GOAL OF THE EXERCISE: In full and without alteration, repeat the material.

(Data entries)

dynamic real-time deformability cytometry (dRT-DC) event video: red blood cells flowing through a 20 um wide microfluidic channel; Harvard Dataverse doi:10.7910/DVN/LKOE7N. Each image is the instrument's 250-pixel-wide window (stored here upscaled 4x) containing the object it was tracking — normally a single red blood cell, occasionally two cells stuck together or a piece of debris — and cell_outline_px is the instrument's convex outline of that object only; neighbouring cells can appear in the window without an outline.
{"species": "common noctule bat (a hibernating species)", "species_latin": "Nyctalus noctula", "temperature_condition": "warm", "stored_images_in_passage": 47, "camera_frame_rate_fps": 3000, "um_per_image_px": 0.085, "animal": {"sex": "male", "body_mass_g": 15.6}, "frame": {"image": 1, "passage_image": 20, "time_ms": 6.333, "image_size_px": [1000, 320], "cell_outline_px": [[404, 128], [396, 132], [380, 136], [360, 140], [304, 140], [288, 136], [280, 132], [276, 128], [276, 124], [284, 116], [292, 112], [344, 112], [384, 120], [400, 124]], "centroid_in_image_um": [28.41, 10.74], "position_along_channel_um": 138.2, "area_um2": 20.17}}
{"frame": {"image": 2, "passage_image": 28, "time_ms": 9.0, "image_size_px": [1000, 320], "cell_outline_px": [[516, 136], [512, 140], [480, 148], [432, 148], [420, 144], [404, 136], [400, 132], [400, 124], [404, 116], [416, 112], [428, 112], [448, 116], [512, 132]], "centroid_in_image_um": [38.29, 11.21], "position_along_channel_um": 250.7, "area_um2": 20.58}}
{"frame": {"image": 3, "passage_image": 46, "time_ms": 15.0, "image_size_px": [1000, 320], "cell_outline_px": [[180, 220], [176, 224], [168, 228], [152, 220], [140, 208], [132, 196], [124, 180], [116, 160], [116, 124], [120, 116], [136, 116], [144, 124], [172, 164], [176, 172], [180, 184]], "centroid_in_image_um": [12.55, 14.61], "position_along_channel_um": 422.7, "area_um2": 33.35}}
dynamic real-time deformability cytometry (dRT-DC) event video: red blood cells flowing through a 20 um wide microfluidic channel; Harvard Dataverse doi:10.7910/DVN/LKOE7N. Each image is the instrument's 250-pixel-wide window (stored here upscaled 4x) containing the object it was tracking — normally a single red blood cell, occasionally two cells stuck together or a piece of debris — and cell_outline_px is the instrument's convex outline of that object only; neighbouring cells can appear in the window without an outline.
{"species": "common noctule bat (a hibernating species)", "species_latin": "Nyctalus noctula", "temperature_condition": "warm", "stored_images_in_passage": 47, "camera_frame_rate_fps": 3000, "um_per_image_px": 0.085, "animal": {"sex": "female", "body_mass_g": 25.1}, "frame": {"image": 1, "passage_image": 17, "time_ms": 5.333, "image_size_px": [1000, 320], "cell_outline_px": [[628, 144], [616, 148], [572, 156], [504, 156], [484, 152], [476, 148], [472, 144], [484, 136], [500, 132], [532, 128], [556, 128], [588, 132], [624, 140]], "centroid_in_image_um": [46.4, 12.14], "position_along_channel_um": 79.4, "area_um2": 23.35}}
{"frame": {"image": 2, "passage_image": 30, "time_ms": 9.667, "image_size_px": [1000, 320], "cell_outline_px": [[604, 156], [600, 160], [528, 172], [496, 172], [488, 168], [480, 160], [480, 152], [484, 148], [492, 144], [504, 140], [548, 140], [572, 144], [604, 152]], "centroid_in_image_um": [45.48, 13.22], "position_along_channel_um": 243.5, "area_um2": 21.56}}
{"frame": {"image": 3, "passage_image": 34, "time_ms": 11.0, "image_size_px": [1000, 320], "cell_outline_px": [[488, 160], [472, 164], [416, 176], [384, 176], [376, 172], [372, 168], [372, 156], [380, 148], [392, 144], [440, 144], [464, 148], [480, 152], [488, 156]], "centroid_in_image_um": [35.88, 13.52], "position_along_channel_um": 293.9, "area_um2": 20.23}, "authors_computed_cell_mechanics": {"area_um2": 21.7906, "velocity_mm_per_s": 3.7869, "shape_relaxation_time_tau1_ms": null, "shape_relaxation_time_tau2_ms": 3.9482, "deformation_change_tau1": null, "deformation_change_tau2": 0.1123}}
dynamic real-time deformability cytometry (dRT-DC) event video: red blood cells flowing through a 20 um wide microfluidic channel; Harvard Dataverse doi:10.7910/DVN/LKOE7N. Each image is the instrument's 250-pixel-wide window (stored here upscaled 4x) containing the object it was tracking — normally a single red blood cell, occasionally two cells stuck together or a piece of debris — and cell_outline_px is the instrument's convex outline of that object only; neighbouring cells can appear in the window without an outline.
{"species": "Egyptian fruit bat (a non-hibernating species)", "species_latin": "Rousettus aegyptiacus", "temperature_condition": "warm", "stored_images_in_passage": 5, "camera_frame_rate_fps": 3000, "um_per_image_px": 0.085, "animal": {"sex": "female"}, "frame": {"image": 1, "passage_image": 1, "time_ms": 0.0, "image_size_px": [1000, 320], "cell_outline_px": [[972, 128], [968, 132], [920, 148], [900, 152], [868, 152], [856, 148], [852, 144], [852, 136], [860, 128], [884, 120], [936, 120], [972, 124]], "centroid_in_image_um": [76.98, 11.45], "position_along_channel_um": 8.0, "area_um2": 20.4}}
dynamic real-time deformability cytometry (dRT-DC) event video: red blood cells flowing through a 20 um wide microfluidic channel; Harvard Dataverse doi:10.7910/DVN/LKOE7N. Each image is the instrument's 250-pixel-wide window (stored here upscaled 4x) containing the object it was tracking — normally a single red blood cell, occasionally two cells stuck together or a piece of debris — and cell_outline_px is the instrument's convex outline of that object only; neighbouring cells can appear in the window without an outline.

EXERCISE RESPONSE:
dynamic real-time deformability cytometry (dRT-DC) event video: red blood cells flowing through a 20 um wide microfluidic channel; Harvard Dataverse doi:10.7910/DVN/LKOE7N. Each image is the instrument's 250-pixel-wide window (stored here upscaled 4x) containing the object it was tracking — normally a single red blood cell, occasionally two cells stuck together or a piece of debris — and cell_outline_px is the instrument's convex outline of that object only; neighbouring cells can appear in the window without an outline.
{"species": "common noctule bat (a hibernating species)", "species_latin": "Nyctalus noctula", "temperature_condition": "warm", "stored_images_in_passage": 47, "camera_frame_rate_fps": 3000, "um_per_image_px": 0.085, "animal": {"sex": "male", "body_mass_g": 15.6}, "frame": {"image": 1, "passage_image": 20, "time_ms": 6.333, "image_size_px": [1000, 320], "cell_outline_px": [[404, 128], [396, 132], [380, 136], [360, 140], [304, 140], [288, 136], [280, 132], [276, 128], [276, 124], [284, 116], [292, 112], [344, 112], [384, 120], [400, 124]], "centroid_in_image_um": [28.41, 10.74], "position_along_channel_um": 138.2, "area_um2": 20.17}}
{"frame": {"image": 2, "passage_image": 28, "time_ms": 9.0, "image_size_px": [1000, 320], "cell_outline_px": [[516, 136], [512, 140], [480, 148], [432, 148], [420, 144], [404, 136], [400, 132], [400, 124], [404, 116], [416, 112], [428, 112], [448, 116], [512, 132]], "centroid_in_image_um": [38.29, 11.21], "position_along_channel_um": 250.7, "area_um2": 20.58}}
{"frame": {"image": 3, "passage_image": 46, "time_ms": 15.0, "image_size_px": [1000, 320], "cell_outline_px": [[180, 220], [176, 224], [168, 228], [152, 220], [140, 208], [132, 196], [124, 180], [116, 160], [116, 124], [120, 116], [136, 116], [144, 124], [172, 164], [176, 172], [180, 184]], "centroid_in_image_um": [12.55, 14.61], "position_along_channel_um": 422.7, "area_um2": 33.35}}
dynamic real-time deformability cytometry (dRT-DC) event video: red blood cells flowing through a 20 um wide microfluidic channel; Harvard Dataverse doi:10.7910/DVN/LKOE7N. Each image is the instrument's 250-pixel-wide window (stored here upscaled 4x) containing the object it was tracking — normally a single red blood cell, occasionally two cells stuck together or a piece of debris — and cell_outline_px is the instrument's convex outline of that object only; neighbouring cells can appear in the window without an outline.
{"species": "common noctule bat (a hibernating species)", "species_latin": "Nyctalus noctula", "temperature_condition": "warm", "stored_images_in_passage": 47, "camera_frame_rate_fps": 3000, "um_per_image_px": 0.085, "animal": {"sex": "female", "body_mass_g": 25.1}, "frame": {"image": 1, "passage_image": 17, "time_ms": 5.333, "image_size_px": [1000, 320], "cell_outline_px": [[628, 144], [616, 148], [572, 156], [504, 156], [484, 152], [476, 148], [472, 144], [484, 136], [500, 132], [532, 128], [556, 128], [588, 132], [624, 140]], "centroid_in_image_um": [46.4, 12.14], "position_along_channel_um": 79.4, "area_um2": 23.35}}
{"frame": {"image": 2, "passage_image": 30, "time_ms": 9.667, "image_size_px": [1000, 320], "cell_outline_px": [[604, 156], [600, 160], [528, 172], [496, 172], [488, 168], [480, 160], [480, 152], [484, 148], [492, 144], [504, 140], [548, 140], [572, 144], [604, 152]], "centroid_in_image_um": [45.48, 13.22], "position_along_channel_um": 243.5, "area_um2": 21.56}}
{"frame": {"image": 3, "passage_image": 34, "time_ms": 11.0, "image_size_px": [1000, 320], "cell_outline_px": [[488, 160], [472, 164], [416, 176], [384, 176], [376, 172], [372, 168], [372, 156], [380, 148], [392, 144], [440, 144], [464, 148], [480, 152], [488, 156]], "centroid_in_image_um": [35.88, 13.52], "position_along_channel_um": 293.9, "area_um2": 20.23}, "authors_computed_cell_mechanics": {"area_um2": 21.7906, "velocity_mm_per_s": 3.7869, "shape_relaxation_time_tau1_ms": null, "shape_relaxation_time_tau2_ms": 3.9482, "deformation_change_tau1": null, "deformation_change_tau2": 0.1123}}
dynamic real-time deformability cytometry (dRT-DC) event video: red blood cells flowing through a 20 um wide microfluidic channel; Harvard Dataverse doi:10.7910/DVN/LKOE7N. Each image is the instrument's 250-pixel-wide window (stored here upscaled 4x) containing the object it was tracking — normally a single red blood cell, occasionally two cells stuck together or a piece of debris — and cell_outline_px is the instrument's convex outline of that object only; neighbouring cells can appear in the window without an outline.
{"species": "Egyptian fruit bat (a non-hibernating species)", "species_latin": "Rousettus aegyptiacus", "temperature_condition": "warm", "stored_images_in_passage": 5, "camera_frame_rate_fps": 3000, "um_per_image_px": 0.085, "animal": {"sex": "female"}, "frame": {"image": 1, "passage_image": 1, "time_ms": 0.0, "image_size_px": [1000, 320], "cell_outline_px": [[972, 128], [968, 132], [920, 148], [900, 152], [868, 152], [856, 148], [852, 144], [852, 136], [860, 128], [884, 120], [936, 120], [972, 124]], "centroid_in_image_um": [76.98, 11.45], "position_along_channel_um": 8.0, "area_um2": 20.4}}
dynamic real-time deformability cytometry (dRT-DC) event video: red blood cells flowing through a 20 um wide microfluidic channel; Harvard Dataverse doi:10.7910/DVN/LKOE7N. Each image is the instrument's 250-pixel-wide window (stored here upscaled 4x) containing the object it was tracking — normally a single red blood cell, occasionally two cells stuck together or a piece of debris — and cell_outline_px is the instrument's convex outline of that object only; neighbouring cells can appear in the window without an outline.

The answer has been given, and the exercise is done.